David Blunkett’s belated decision to try to enjoy a private life has been of endless fascination to the tabloids, at the expense of what is a far more intriguing question. He now has the opportunity, given to very few politicians, to right a wrong, which, had he been any less determined, could have ruined his life.
Over 40 years ago he arrived at his sixteenth birthday with no formal educational qualifications, because his school at the time didn’t think it was worth putting him in for them, thus potentially consigning him to the extremely limited range of careers open to under-qualified blind people at the time.
He could then have been part of the statistic which saw then, and still sees, about three out of every four blind people failing to get a job at all. But as his story comes full circle, he now has the opportunity to do something radical about this. As secretary of state at the Department of Pensions, he has inherited the extremely tricky juggling act of encouraging disabled people into work, thus at the same time bringing down the cost of the government’s benefits bill, while not appearing to use coercion, or expecting people to settle for absolutely anything as long as it keeps them off the unemployment register and paying some level of tax.
On the face of it, it should be a marriage made in heaven. Although three secretaries of states have now come and gone in the past three years, Blunkett knows the territory from personal experience, and has a reputation for not flinching from grasping nettles; yet here could lie the problem. How will his personal experience play? Will he say: “I know what it’s like, to be expected to take a job below my abilities just because I can’t see”, or will he be inclined to say, as some disabled people are apt to do, “I’ve been through it; I’ve overcome the problems; we can offer some help, but it’s up to disabled people to help themselves”.
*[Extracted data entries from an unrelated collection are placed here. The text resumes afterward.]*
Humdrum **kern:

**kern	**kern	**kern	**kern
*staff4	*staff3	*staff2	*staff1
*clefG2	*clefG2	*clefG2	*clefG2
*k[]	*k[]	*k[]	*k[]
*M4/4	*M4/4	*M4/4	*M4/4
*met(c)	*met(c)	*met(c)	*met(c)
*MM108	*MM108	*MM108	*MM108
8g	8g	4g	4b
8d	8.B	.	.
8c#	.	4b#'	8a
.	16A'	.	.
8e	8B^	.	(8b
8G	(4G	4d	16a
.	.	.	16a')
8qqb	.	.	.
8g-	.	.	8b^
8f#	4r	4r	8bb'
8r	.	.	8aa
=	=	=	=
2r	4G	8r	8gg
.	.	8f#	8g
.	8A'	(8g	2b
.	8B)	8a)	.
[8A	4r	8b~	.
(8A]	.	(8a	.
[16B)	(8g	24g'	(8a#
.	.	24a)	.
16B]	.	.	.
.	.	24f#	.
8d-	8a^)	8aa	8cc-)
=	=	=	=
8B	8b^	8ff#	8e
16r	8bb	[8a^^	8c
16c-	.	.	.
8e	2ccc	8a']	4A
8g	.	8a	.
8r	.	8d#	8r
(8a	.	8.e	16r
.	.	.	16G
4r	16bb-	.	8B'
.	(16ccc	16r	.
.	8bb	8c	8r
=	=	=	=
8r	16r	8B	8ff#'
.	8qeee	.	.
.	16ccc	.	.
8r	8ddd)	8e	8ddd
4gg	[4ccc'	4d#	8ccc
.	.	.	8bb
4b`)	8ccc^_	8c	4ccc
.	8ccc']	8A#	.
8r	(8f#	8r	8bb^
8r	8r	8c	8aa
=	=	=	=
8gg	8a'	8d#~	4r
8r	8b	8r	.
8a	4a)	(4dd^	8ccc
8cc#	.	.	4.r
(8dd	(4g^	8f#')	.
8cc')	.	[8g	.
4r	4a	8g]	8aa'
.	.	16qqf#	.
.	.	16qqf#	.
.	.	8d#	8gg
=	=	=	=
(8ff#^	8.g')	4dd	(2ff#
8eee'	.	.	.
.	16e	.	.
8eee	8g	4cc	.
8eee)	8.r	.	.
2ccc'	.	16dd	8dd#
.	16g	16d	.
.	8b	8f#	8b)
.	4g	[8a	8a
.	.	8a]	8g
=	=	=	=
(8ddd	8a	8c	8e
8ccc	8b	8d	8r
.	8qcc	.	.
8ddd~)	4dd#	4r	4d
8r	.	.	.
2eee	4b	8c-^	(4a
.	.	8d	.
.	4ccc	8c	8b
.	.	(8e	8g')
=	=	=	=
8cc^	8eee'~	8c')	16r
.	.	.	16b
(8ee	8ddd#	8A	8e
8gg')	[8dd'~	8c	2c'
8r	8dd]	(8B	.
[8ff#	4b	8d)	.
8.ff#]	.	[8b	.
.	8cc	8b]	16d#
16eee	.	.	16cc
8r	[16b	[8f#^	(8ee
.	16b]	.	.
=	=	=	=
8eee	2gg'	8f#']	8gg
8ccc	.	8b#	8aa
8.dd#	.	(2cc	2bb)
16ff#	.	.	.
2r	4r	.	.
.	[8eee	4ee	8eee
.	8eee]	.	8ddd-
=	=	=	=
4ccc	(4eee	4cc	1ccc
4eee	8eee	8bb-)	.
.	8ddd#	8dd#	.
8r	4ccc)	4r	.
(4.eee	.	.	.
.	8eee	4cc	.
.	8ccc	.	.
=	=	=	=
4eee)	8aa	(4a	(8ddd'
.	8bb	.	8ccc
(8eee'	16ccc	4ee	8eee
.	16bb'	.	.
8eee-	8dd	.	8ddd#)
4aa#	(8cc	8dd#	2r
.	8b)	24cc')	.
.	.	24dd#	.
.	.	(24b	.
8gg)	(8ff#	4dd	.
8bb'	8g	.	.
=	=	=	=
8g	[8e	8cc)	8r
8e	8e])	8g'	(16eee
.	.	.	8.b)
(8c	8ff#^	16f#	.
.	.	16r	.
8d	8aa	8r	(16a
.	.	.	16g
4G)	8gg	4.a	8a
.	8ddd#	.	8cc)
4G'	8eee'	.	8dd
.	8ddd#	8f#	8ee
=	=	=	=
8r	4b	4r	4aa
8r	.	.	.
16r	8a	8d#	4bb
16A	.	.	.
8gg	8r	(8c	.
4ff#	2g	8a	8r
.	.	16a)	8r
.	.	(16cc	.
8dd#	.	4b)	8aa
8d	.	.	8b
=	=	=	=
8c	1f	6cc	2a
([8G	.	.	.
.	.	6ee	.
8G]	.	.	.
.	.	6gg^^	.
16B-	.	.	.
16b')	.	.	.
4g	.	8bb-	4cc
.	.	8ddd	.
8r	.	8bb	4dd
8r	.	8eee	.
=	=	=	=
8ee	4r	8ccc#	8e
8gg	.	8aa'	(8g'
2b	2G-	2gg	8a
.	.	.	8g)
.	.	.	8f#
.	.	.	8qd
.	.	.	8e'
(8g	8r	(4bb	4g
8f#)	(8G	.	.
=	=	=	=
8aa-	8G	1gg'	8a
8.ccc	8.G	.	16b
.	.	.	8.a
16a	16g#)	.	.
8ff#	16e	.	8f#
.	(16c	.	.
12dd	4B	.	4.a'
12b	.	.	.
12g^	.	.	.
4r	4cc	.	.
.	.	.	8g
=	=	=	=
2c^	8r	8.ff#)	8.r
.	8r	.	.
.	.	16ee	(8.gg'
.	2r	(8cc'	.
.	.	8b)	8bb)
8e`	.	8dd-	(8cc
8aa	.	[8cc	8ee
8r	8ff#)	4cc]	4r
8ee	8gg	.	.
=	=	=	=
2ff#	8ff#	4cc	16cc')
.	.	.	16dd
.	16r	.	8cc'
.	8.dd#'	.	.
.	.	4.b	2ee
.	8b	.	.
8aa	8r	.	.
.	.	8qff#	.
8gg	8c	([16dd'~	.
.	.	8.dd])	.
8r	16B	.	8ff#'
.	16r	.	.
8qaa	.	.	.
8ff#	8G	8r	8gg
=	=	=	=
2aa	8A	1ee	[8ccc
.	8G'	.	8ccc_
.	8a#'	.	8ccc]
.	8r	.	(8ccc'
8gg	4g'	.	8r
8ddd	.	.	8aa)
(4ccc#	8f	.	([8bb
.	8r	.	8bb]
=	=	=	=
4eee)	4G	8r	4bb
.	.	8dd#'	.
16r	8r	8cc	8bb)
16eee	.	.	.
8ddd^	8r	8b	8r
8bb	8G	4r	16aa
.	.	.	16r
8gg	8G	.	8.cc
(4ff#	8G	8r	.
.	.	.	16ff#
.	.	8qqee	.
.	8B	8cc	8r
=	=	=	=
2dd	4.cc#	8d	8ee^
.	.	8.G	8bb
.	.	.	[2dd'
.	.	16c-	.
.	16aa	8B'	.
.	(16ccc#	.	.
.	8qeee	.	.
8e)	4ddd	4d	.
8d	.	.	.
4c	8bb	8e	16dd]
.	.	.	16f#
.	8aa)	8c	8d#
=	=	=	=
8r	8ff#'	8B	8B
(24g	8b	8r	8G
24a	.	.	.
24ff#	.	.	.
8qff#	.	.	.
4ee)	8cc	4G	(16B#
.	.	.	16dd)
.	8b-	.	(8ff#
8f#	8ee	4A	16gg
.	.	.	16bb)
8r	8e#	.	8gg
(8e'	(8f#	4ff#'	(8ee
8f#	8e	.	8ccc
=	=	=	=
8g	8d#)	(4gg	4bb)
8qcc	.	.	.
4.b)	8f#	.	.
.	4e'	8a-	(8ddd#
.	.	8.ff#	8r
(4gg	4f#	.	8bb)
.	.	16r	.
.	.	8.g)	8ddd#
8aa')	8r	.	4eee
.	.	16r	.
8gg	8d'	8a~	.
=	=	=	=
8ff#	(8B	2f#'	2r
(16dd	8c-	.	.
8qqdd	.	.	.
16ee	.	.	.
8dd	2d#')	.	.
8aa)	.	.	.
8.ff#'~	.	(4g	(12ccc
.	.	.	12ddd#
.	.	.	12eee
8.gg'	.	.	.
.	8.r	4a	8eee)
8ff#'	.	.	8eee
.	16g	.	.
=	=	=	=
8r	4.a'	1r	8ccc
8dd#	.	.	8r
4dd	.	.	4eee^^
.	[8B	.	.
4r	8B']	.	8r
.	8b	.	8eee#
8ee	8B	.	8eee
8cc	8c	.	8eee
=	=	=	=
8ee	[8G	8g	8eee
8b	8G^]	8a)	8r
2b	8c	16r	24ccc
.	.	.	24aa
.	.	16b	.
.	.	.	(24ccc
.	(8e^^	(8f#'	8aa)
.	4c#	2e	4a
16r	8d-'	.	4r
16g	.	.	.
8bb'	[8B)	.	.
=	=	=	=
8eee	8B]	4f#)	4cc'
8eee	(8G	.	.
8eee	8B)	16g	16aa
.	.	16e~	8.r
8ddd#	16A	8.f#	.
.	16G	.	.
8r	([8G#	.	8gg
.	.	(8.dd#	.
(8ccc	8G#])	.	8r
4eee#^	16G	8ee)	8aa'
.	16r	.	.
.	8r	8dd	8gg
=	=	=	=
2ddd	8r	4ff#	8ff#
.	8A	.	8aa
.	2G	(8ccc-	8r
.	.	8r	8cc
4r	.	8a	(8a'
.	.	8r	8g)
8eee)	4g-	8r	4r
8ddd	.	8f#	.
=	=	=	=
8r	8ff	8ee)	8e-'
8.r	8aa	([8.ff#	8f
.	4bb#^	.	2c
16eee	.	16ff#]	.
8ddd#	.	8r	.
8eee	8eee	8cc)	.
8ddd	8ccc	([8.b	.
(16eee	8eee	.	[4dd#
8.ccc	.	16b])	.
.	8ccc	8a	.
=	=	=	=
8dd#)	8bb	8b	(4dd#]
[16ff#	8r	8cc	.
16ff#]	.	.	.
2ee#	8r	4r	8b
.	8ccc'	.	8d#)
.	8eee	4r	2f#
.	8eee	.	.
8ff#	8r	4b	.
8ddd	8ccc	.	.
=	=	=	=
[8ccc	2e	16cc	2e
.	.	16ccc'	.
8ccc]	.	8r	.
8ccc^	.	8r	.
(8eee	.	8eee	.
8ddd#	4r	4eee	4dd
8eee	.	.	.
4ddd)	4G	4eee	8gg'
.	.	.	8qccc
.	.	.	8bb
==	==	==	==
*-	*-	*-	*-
In a documentary I made on Blunkett 18 months ago, his fellow Sheffield MP Roy Hattersley claimed to detect in him an “I’ve done it, and so can you” attitude in his role as home secretary, and it’s not an unknown phenomenon in public life.
Ask the chairs of benefits tribunals who take the toughest line in appeals proceedings, and they will tell you without hesitation: other tribunal members who themselves have a disability. They often feel that their disability gives them an inherent understanding of other people “in the same boat”, however different their circumstances and temperament might be.
And there’s another reason why David Blunkett can be expected to take a tough line. The prime minister’s obsession with getting the number of people on incapacity benefit down has been obvious since he came into power. Now he has a secretary of state in place who has always been loyal to him, and who now owes him a debt of gratitude for rescuing him from the political wilderness.
I have absolutely no doubt about Blunkett’s sincere desire to help as many disabled people back to work as possible; nor do I doubt his sincere belief that they will thank him for it in the end. I just hope that the new green paper on welfare reform does not mean too many bootstraps are pulled up in the attempt; not everyone is as tough as David Blunkett, nor can they all be made so.